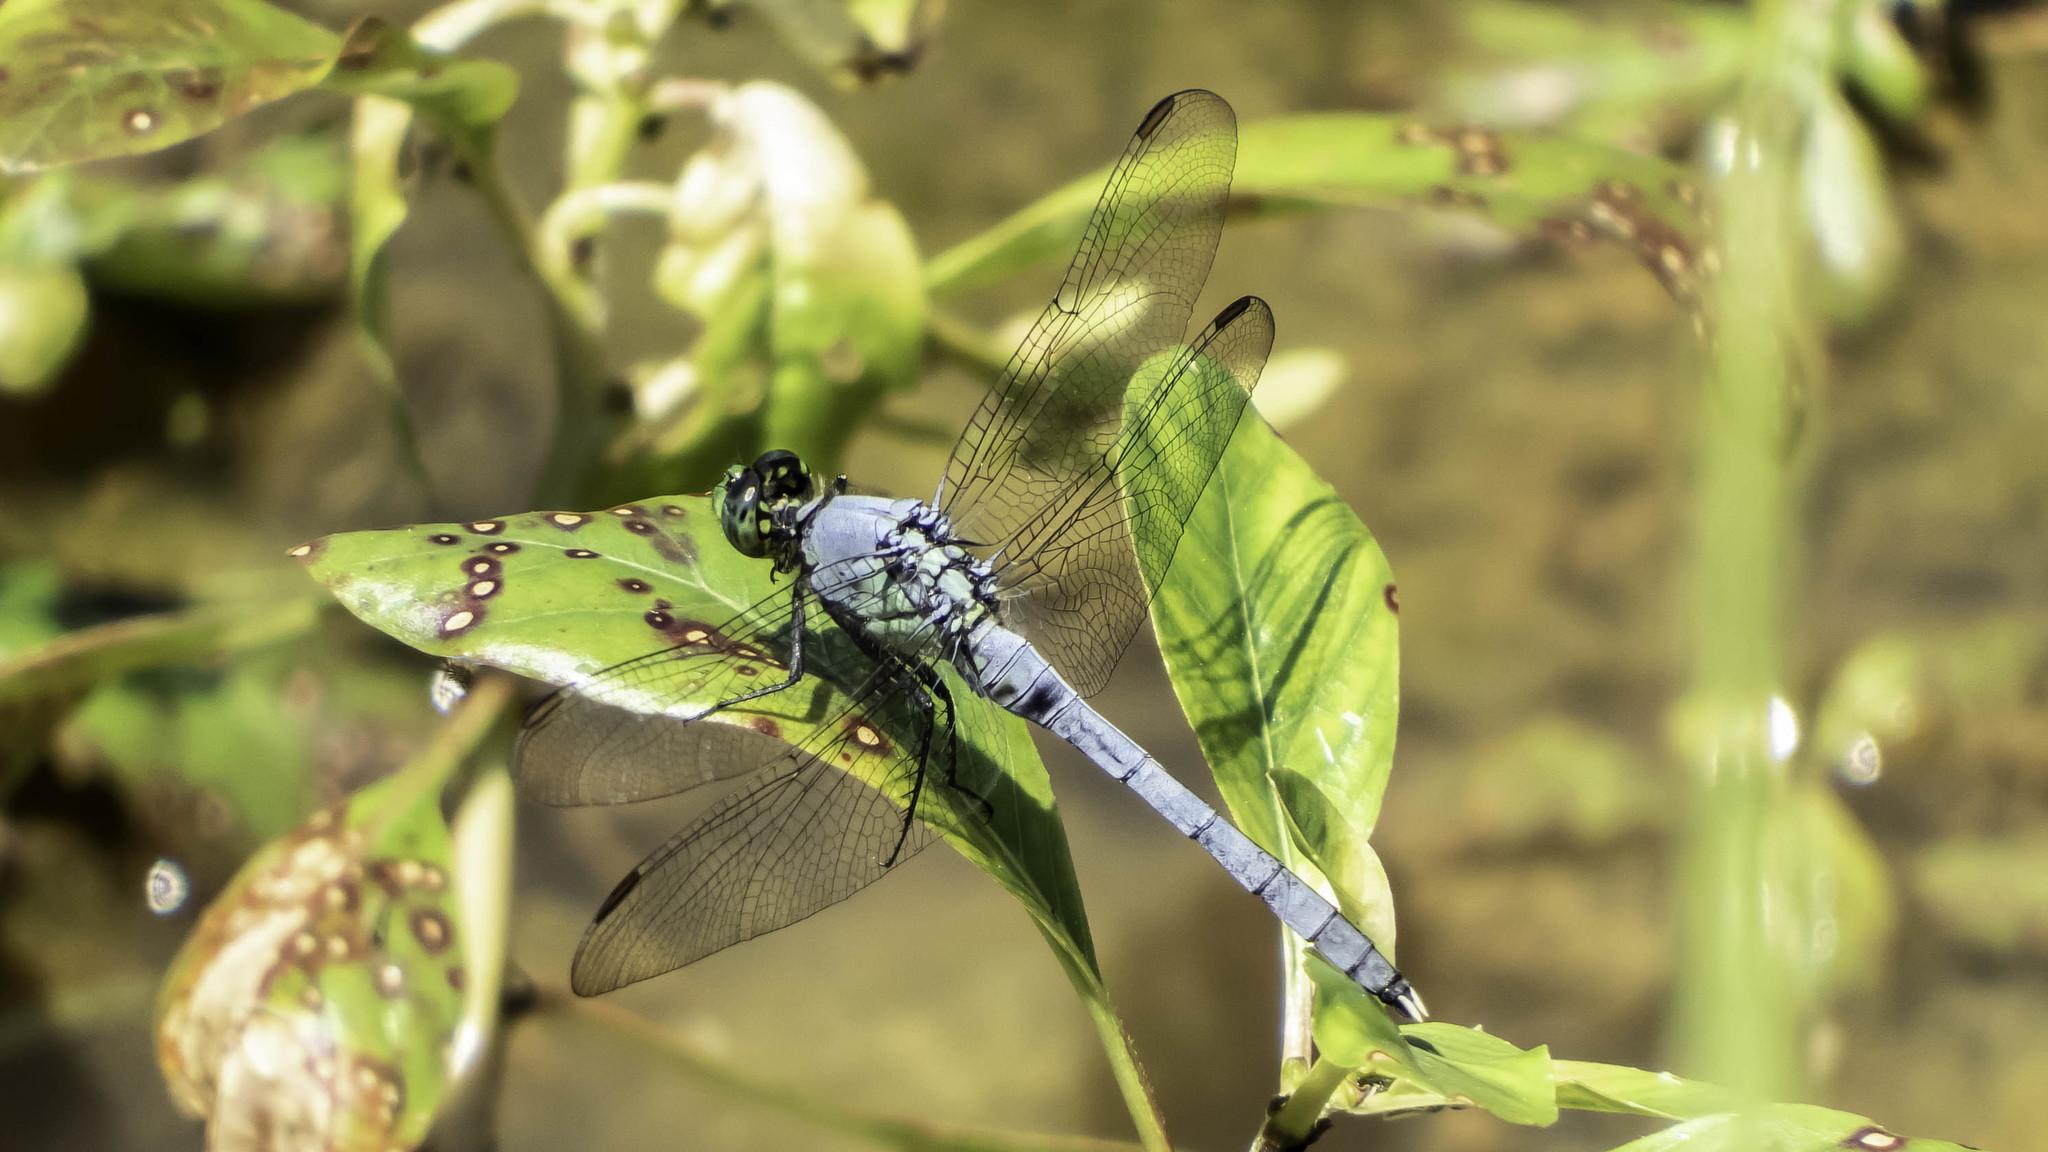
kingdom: Animalia
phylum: Arthropoda
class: Insecta
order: Odonata
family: Libellulidae
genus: Erythemis
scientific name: Erythemis simplicicollis
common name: Eastern pondhawk
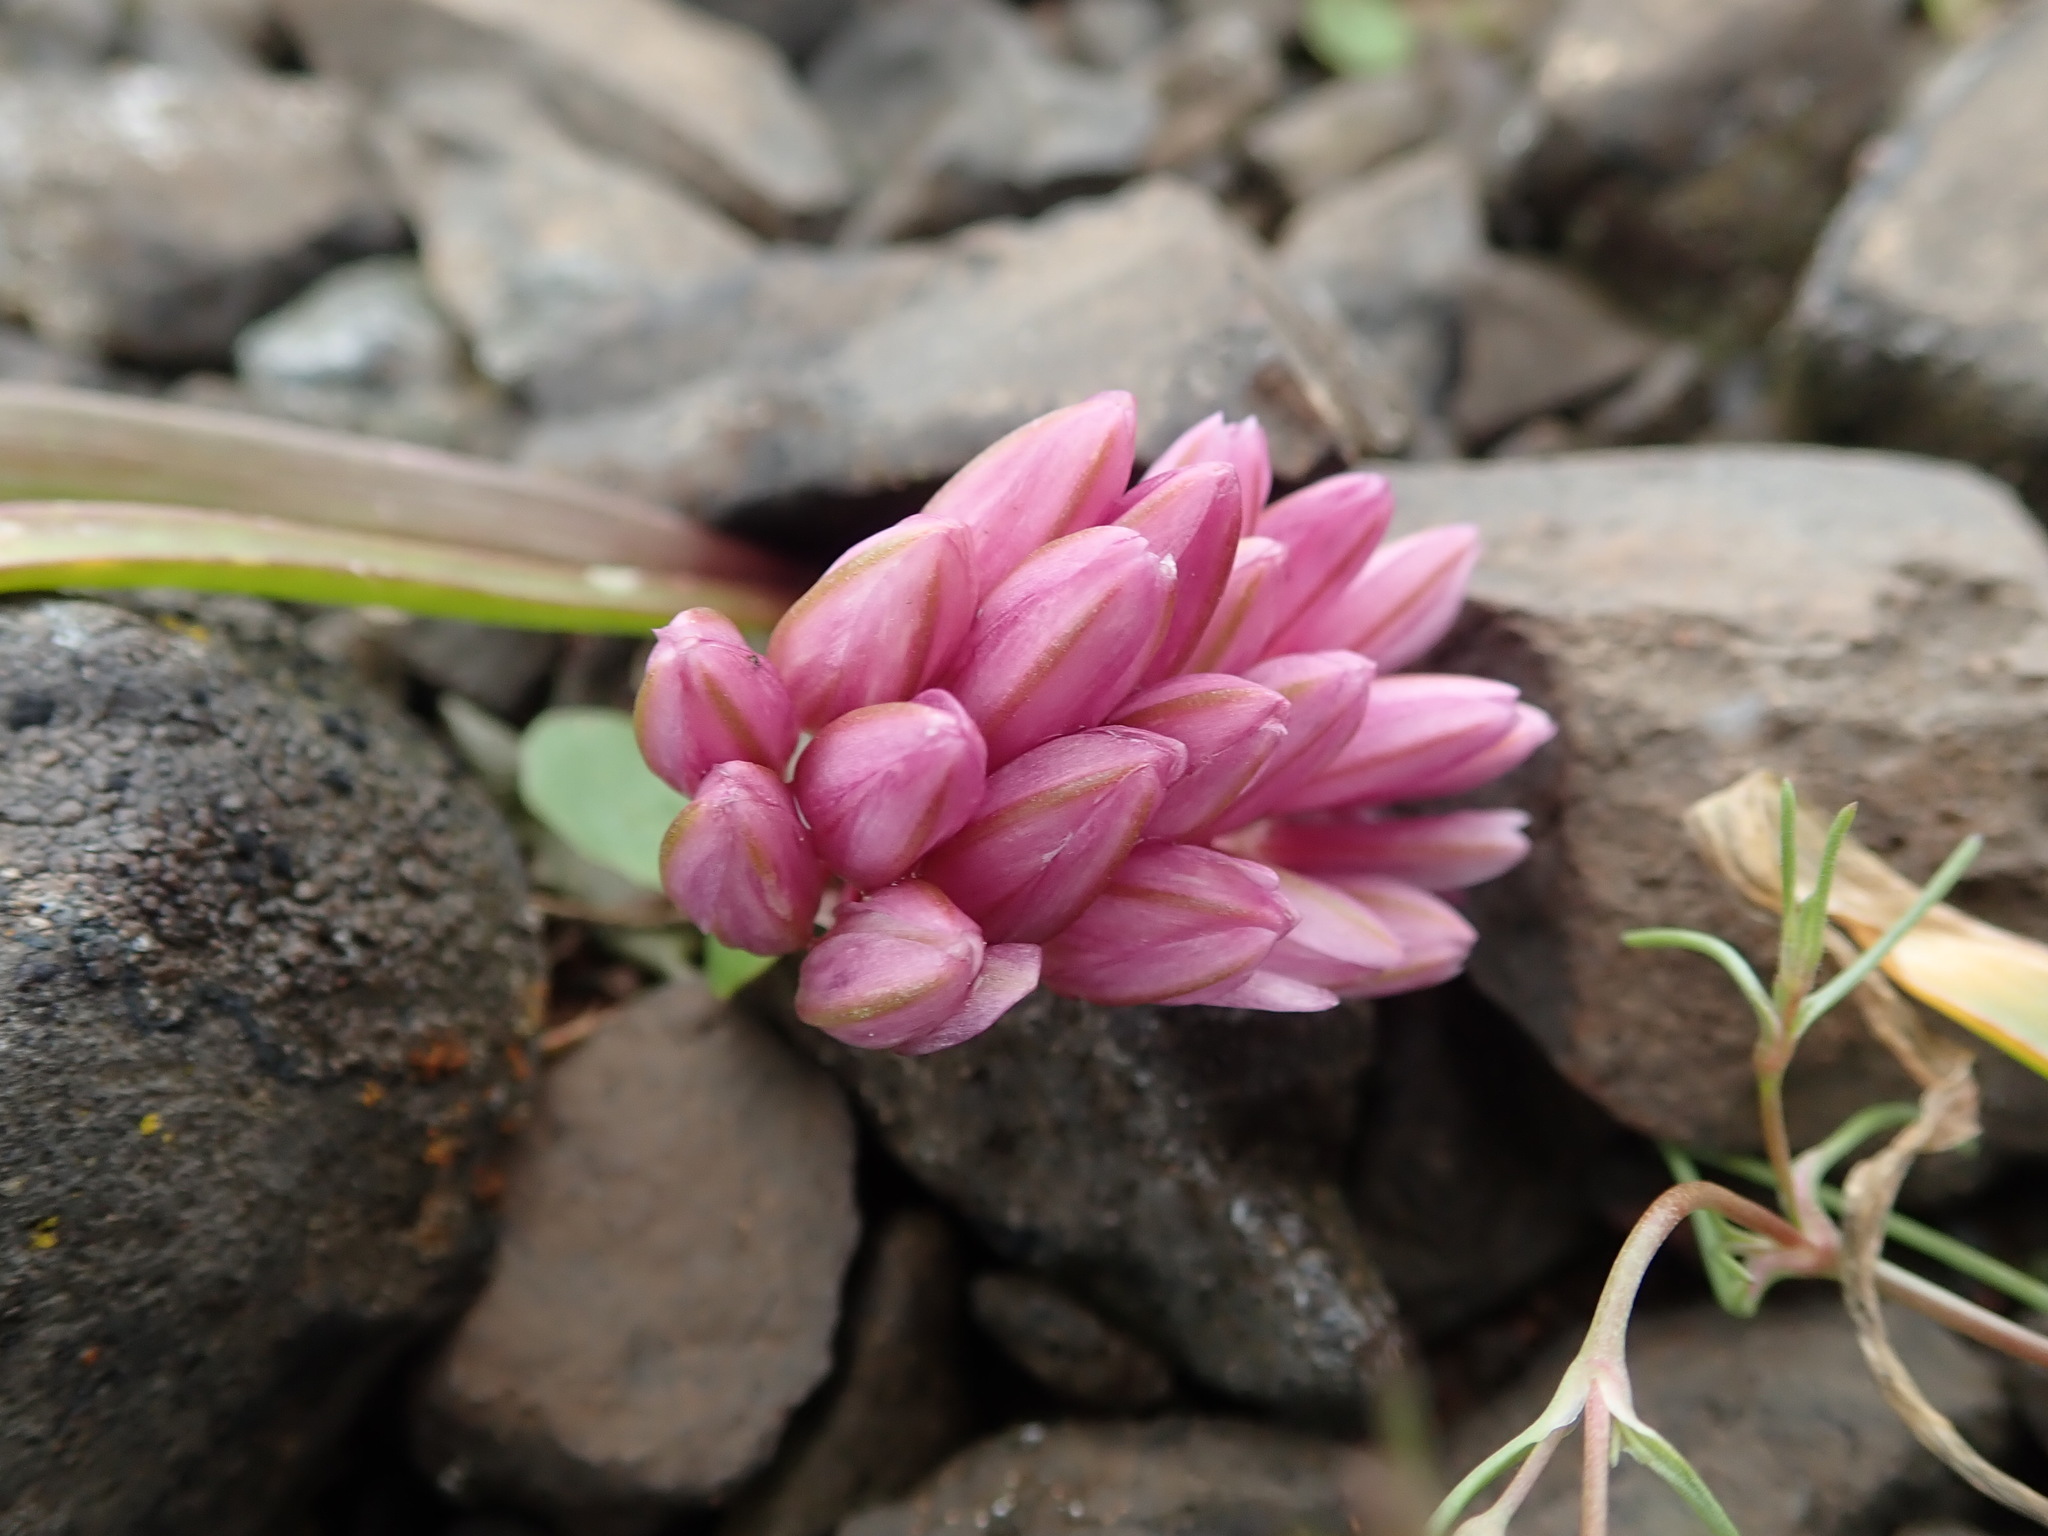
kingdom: Plantae
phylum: Tracheophyta
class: Liliopsida
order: Asparagales
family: Amaryllidaceae
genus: Allium
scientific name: Allium cratericola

++++

_WHAT YOU HAVE TO DO_
Could you return the text lines of all the rows above verbatim, leaving out the pictures?

_RESULT_
kingdom: Animalia
phylum: Arthropoda
class: Insecta
order: Odonata
family: Libellulidae
genus: Erythemis
scientific name: Erythemis simplicicollis
common name: Eastern pondhawk
kingdom: Plantae
phylum: Tracheophyta
class: Liliopsida
order: Asparagales
family: Amaryllidaceae
genus: Allium
scientific name: Allium cratericola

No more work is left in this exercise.